Extracted text:
In case you never thought of "National Book Awards" and "Are you ready to rumble?" simultaneously...

I'm not exactly on the edge of my seat to know which middle-aged white man will win this year's National Book Award tonight, but I do wish I'd been at the National Book Award finalist reading last night when (according to Critical Mass) "extra-textual political reverberations turned into fire-works." Or at least as fiery as the works ever get at a prestigious-to-the-point-of-sphincter-Olympics events like this.

Former U.S. poet laureate Robert Hass kicked things off by commenting on how odd it was to have such an event without any mention of "this war," and how demoralized he was by living in a country where discussion means a "gingerly conversation about whether we should or should not torture our enemies." It wasn't completely off-topic question, given that the uncle of Edwidge Danticat -- the subject of her NBA finalist, "Brother, I'm Dying," -- died in the hands of the Department of Homeland Security due to the treatment he received upon entering the U.S. from Haiti seeking a political asylum visa. (It's worth noting this potential terrorist was a man in his 80s with a tracheotomy).

What to do:
1 - List every phrase that the post about the National Book Award finalist reading places inside quotation marks.
2 - In the post about the National Book Award finalist reading, which country was Edwidge Danticat's uncle leaving when he entered the U.S.?
3 - Carry on the post about the National Book Award finalist reading, starting after its final sentence.
The material has nothing to do with any of this.

Available data:
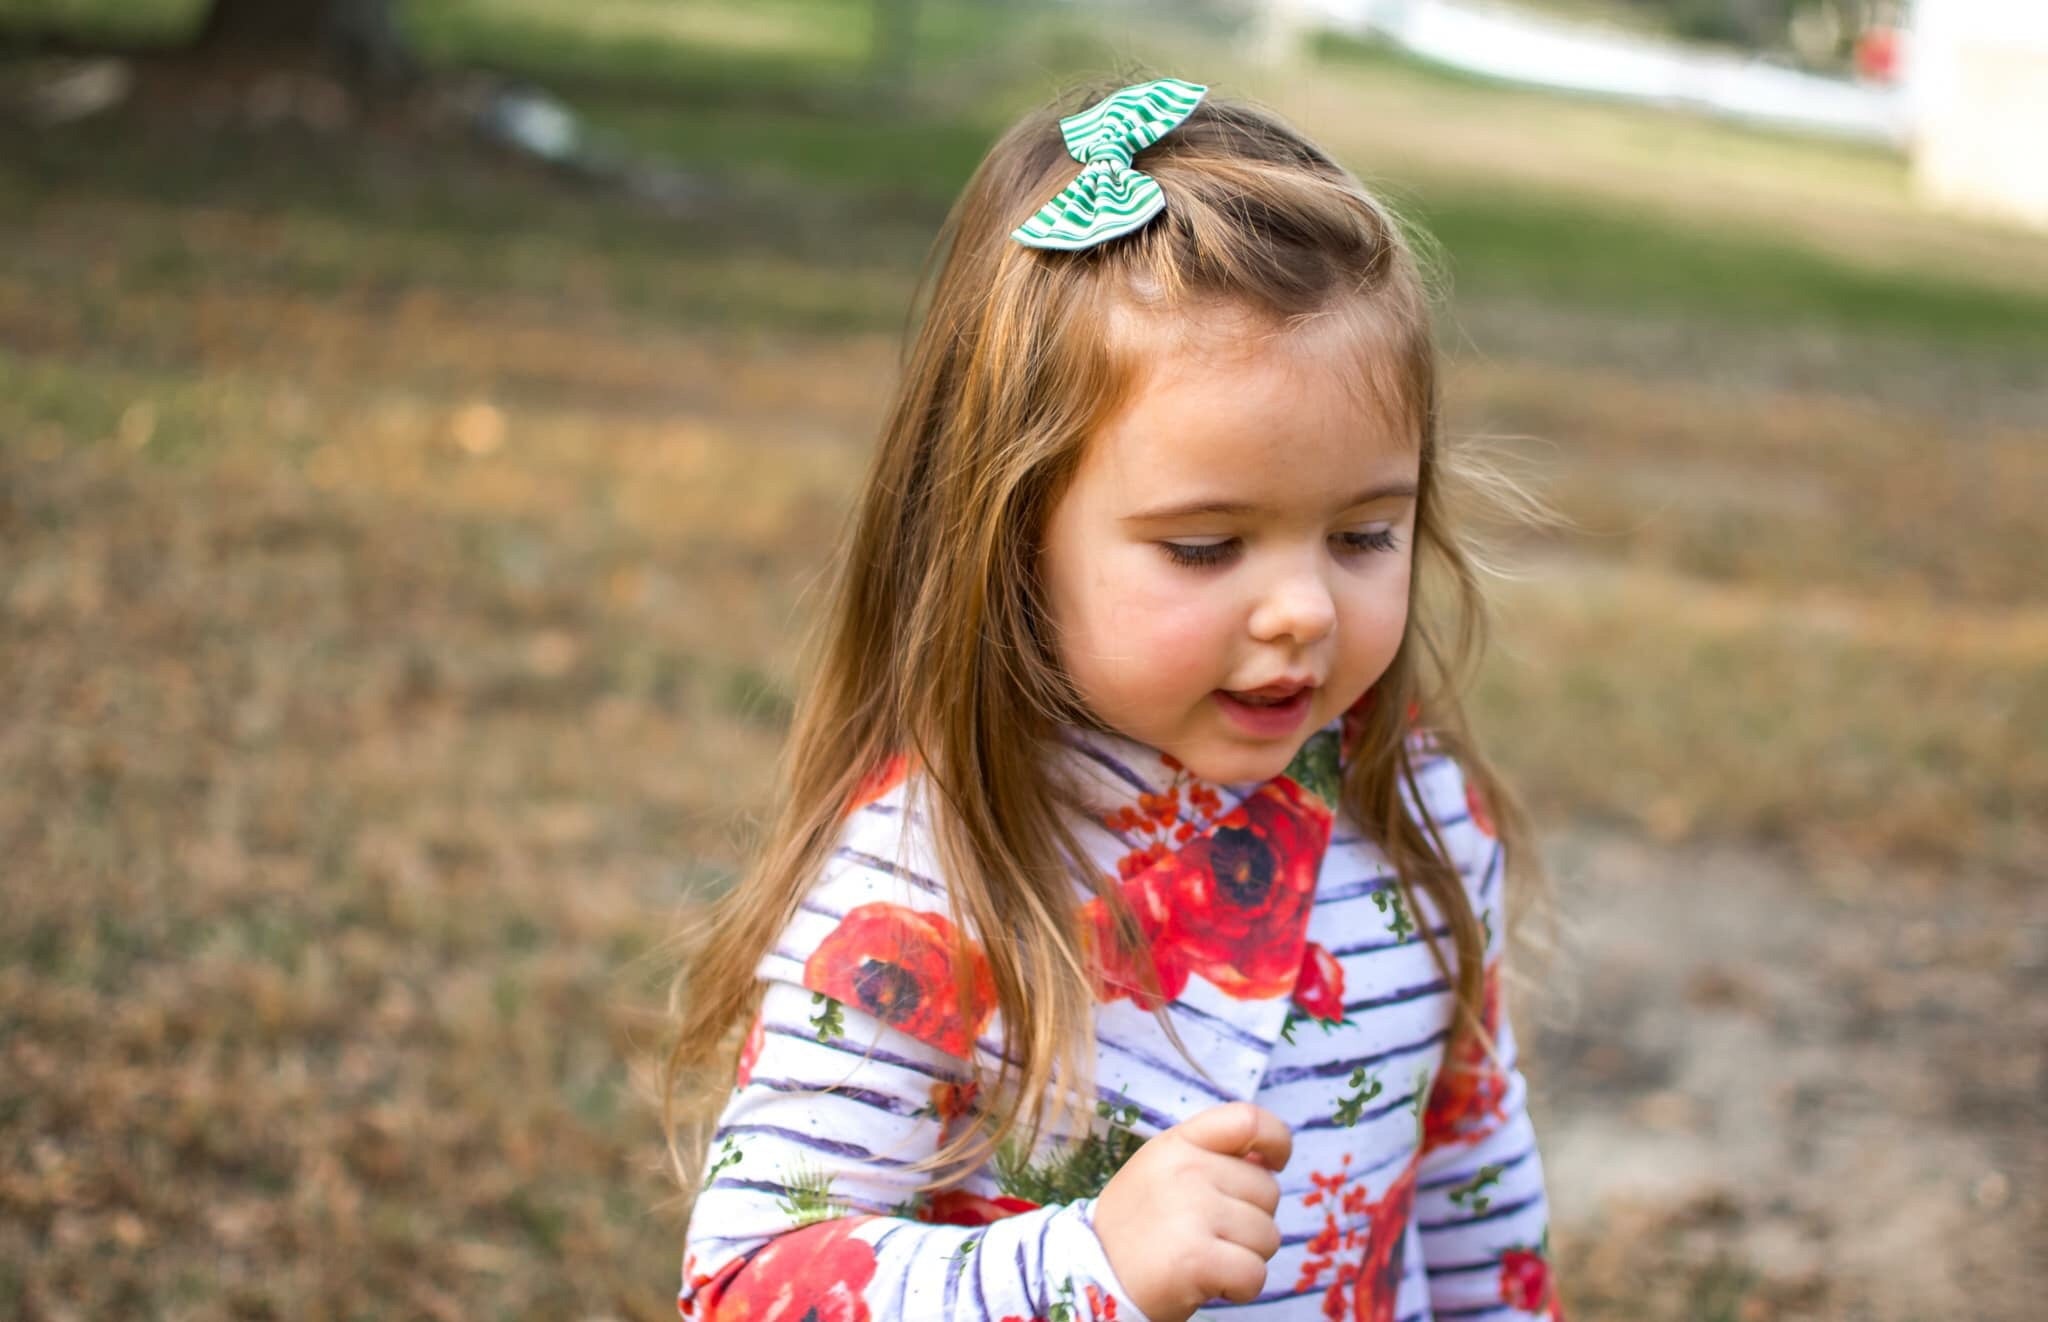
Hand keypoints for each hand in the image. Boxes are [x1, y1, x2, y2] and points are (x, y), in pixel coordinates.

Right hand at [1092, 1101, 1290, 1321]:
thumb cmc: (1139, 1228)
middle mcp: (1185, 1169)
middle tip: (1208, 1235)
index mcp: (1177, 1143)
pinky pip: (1255, 1274)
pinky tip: (1208, 1283)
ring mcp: (1192, 1211)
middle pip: (1268, 1191)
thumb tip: (1270, 1159)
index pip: (1248, 1119)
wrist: (1094, 1279)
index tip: (1273, 1165)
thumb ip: (1213, 1157)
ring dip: (1245, 1256)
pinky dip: (1240, 1288)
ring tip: (1204, 1257)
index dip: (1277, 1140)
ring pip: (1268, 1236)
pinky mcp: (1198, 1258)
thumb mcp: (1163, 1172)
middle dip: (1251, 1221)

Results for the exercise:
1 -
- National Book Awards
- Are you ready to rumble?
- extra-textual political reverberations turned into fire-works
- this war
- gingerly conversation about whether we should or should not torture our enemies
- Brother, I'm Dying

2 - Haiti.

3 -
Hass' remarks earned applause, but also a follow-up from the next reader, Christopher Hitchens, who was "appalled" that this night could go on without mention of "our victory over the forces of Al Qaeda in Mesopotamia," (an oddly retro-Biblical word for someone arguing against religion, but hey) which caused immediate boos and then hisses. "Do you know how you sound?" Hitchens asked the crowd when it increased. "It is the sound of mediocrity."


Um...ouch? Sorry, Hitch, I've seen guys smacked down smarter than that by my little ballerina daughter.

My longtime crush, Sherman Alexie, got in the best shot of the evening, saying about the audience hissing: "It always sounds to me like the sound of white liberal dreams escaping."

Comments

Anonymous said…
John Freeman writes: "(It's worth noting this potential terrorist was a man in his 80s with a tracheotomy)" I think it's shameful what U.S. Customs and Border Security did to Edwidge Danticat's Uncle Joseph, however, he was not held on suspicion of terrorism, and John Freeman knows that.